When I am loading via the perl (which I've established is a bottleneck), the one CPU core is at 99% for the perl and another is at 30% for a postmaster, vs about 90% for the postmaster when going through psql. The disk load is where I start to get a little fuzzy, as I haven't played with iostat to figure what is "normal". The local drives contain PG_DATA as well as all the log files, but there is a tablespace on the FibreChannel SAN that contains the destination table. The disk usage pattern that I see is that there is a ton of consistent activity on the local disk, with iostat reporting an average of 30K Blk_wrtn/s, which I assume is the log files. Every several seconds there is a massive burst of activity on the FC partition, to the tune of 250K Blk_wrtn/s.
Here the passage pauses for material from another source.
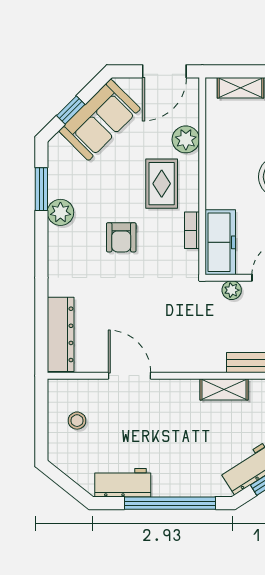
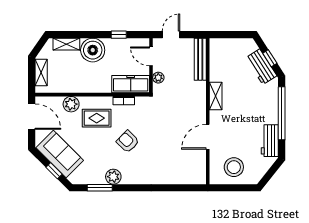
armchair: (121, 237) -> (128, 142), turned -136
dresser: (61, 334) -> (184, 177), removed
shelving: (224, 389) -> (216, 96), moved
stool: (77, 421) -> (234, 167), width x1.89, depth x1.89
On a table with no indices, triggers and contstraints, we managed to COPY about 7-8 megabytes/second with psql over our 100 MBit network, so here the network was the bottleneck.
hmm, this makes me think that either my PG config is really lacking, or that the SAN is badly misconfigured, as I would expect it to outperform a 100Mb network. As it is, with a straight pipe to psql COPY, I'm only working with a little over 5.5 MB/s. Could this be due to the primary key index updates? Thanks!